Birmingham COMMUNITY Matters: celebrating our return to in-person events

April 7, 2022 Tags: , , ,

Have you heard about the 2022 upgrade to Zoom? The ‘Room’ installation enables you to meet real people in a real place. Honestly, it has the potential to change the world!

Sorry – we know we’re too late for April Fools’ jokes. We’re just excited that, on Wednesday 30 March 2022, we were able to hold our first in-person event for two years.

Entrance to Soho Community Hall with BCM banner inside

Step inside Soho Community Hall and find out what happened at our event …

Thank you to Carol and Soho Community Hall in Handsworth for hosting us, and to the lovely people who booked in advance to come and meet our Community Matters Helpers.

What happens at a BCM session?

At our face-to-face sessions (we used to call them surgeries, but decided this is too formal), people with questions about starting, running or growing a community organisation can sit down with our Helpers, working through their challenges together.

You can learn more about the setup here: ‘What happens at BCM’s face-to-face sessions?’.

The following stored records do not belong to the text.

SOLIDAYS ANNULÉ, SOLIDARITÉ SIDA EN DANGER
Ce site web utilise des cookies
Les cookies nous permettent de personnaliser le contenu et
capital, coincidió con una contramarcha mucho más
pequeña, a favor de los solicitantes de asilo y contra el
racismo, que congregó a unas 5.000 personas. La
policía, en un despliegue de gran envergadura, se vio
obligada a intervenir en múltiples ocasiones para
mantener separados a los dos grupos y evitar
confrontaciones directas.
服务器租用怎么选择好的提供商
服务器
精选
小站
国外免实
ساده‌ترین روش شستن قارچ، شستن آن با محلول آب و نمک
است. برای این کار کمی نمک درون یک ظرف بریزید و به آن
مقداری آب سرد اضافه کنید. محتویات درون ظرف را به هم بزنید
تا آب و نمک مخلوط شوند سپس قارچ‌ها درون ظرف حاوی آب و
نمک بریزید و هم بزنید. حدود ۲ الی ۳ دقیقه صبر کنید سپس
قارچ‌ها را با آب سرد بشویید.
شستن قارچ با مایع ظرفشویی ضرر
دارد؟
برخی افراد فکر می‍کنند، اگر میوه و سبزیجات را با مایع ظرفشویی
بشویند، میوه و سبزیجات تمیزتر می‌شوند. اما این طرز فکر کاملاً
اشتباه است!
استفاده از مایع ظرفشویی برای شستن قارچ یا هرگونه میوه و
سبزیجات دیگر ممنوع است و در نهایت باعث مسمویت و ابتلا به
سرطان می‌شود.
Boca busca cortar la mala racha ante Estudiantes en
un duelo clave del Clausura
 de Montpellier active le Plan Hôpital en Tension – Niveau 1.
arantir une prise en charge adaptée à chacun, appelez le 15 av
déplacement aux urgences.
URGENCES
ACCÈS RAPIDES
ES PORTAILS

Pre-pandemic, we billed these events as ‘drop-in sessions’, meaning anyone could turn up. We’d greet people at the door, find out about their plans and problems, and then match them with the Helper best placed to support on the day.

Moving our services online in response to the coronavirus pandemic meant doing some advance planning. We got smarter about matching people with suitably experienced Helpers at a mutually convenient time.

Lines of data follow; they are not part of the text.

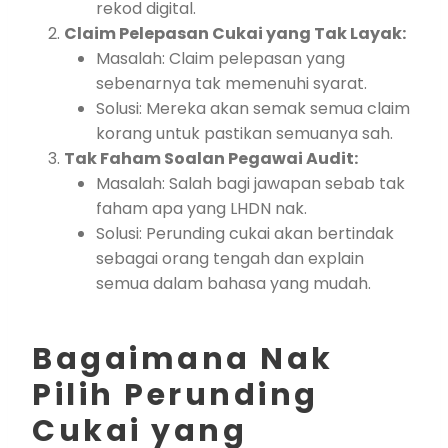
rekod digital.
Claim Pelepasan Cukai yang Tak Layak:
Masalah: Claim pelepasan yang
sebenarnya tak memenuhi syarat.
Solusi: Mereka akan semak semua claim
korang untuk pastikan semuanya sah.
Tak Faham Soalan Pegawai Audit:
Masalah: Salah bagi jawapan sebab tak
faham apa yang LHDN nak.
Solusi: Perunding cukai akan bertindak
sebagai orang tengah dan explain
semua dalam bahasa yang mudah.
Bagaimana Nak
Pilih Perunding
Cukai yang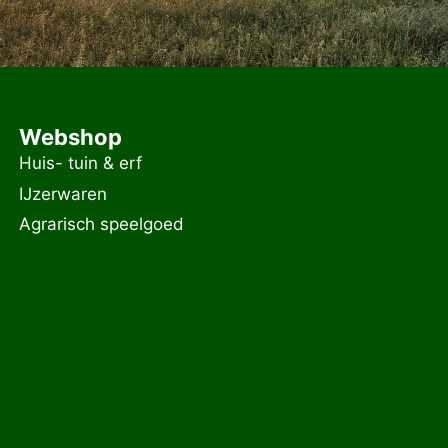
Webshop
Huis- tuin & erf
IJzerwaren
Agrarisch speelgoed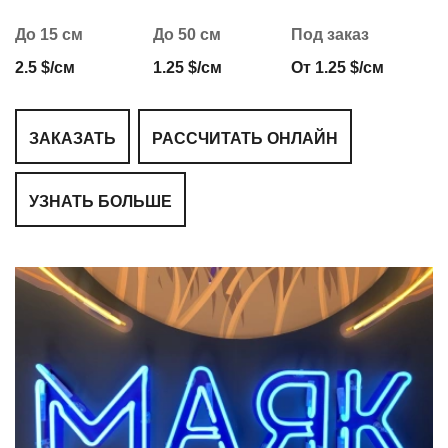
До 15 см
До 50 см
Под заказ
2.5 $/см
1.25 $/см
От 1.25 $/см
ЗАКАЗАТЬ
РАССЧИТАТЬ ОНЛАЙН
УЗНАТЬ БОЛЬШЕ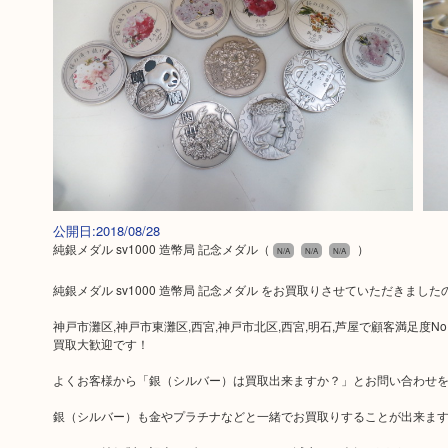
公開日:2018/08/28
純銀メダル sv1000 造幣局 記念メダル
（
）
N/A
N/A
N/A
純銀メダル sv1000 造幣局 記念メダル をお買取りさせていただきまし
神戸市灘区,神戸市東灘区,西宮,神戸市北区,西宮,明石,芦屋で顧客満足度
買取大歓迎です！
よくお客様から「銀（シルバー）は買取出来ますか？」とお問い合わせ
銀（シルバー）も金やプラチナなどと一緒でお買取りすることが出来ま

Emma Woolf and one of our guests, sitting together at a table and talking. Emma is a white woman wearing glasses and a pink cardigan. Our guest is a young black man with glasses and a nice paisley shirt

Guests at our events work through their questions with one of our Community Matters Helpers

With this first ‘real life’ event, we asked people to register before the day – mainly so we could manage numbers and ensure everyone would have space to spread out. But knowing a little about our guests in advance helped us to provide even more relevant support.

‘Everyone has something to learn and everyone has something to teach’

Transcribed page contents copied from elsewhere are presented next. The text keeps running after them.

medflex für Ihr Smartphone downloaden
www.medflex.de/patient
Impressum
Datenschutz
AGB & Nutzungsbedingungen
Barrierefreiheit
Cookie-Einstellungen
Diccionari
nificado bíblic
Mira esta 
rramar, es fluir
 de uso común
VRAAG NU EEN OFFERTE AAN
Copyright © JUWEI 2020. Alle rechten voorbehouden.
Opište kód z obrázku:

The morning was brilliant – and a reminder of why you can’t beat being together with people in real life.

We met someone who asked about securing funding for a community room and cultural centre. We talked about mapping costs, and the extra considerations required when the building is listed.

We talked with someone else about expanding the reach of community organisations: finding volunteers to help them run, and expanding networks of users through referrals and various social media platforms.

While exploring with someone else the potential for a community garden run by volunteers, we were happy to tell them about the excellent Birmingham Open Spaces Forum. BOSF is a volunteer network organisation that brings together all the community groups in Birmingham with an interest in green open spaces.

Claire from BCM and Carol from Soho Community Hall

Claire from BCM [left] and Carol from Soho Community Hall, sharing a joke

While we talked parks and trees, someone else shared details of Birmingham Trees For Life – a dedicated tree-planting charity for the city.

BCM’s motto is ‘Everyone has something to learn and everyone has something to teach‘. This always bears out – and even more so when we’re side by side with people. It was great to hear our guests bouncing off one another with contacts and ideas, facilitated by BCM but independently of us.

If you have questions relating to setting up, running or growing a community group in Birmingham, look out for our next events, listed on Eventbrite. We know there are benefits to delivering our services online too, so we will continue to offer that one-to-one support from the comfort of Zoom.

Links and resources

PS. One thing we need to say about all our services: unfortunately, we can’t usually support community interest companies. It’s not because we don’t love CICs and the work they do; it’s because we’re a registered charity with specific aims and limitations. We explain it fully here.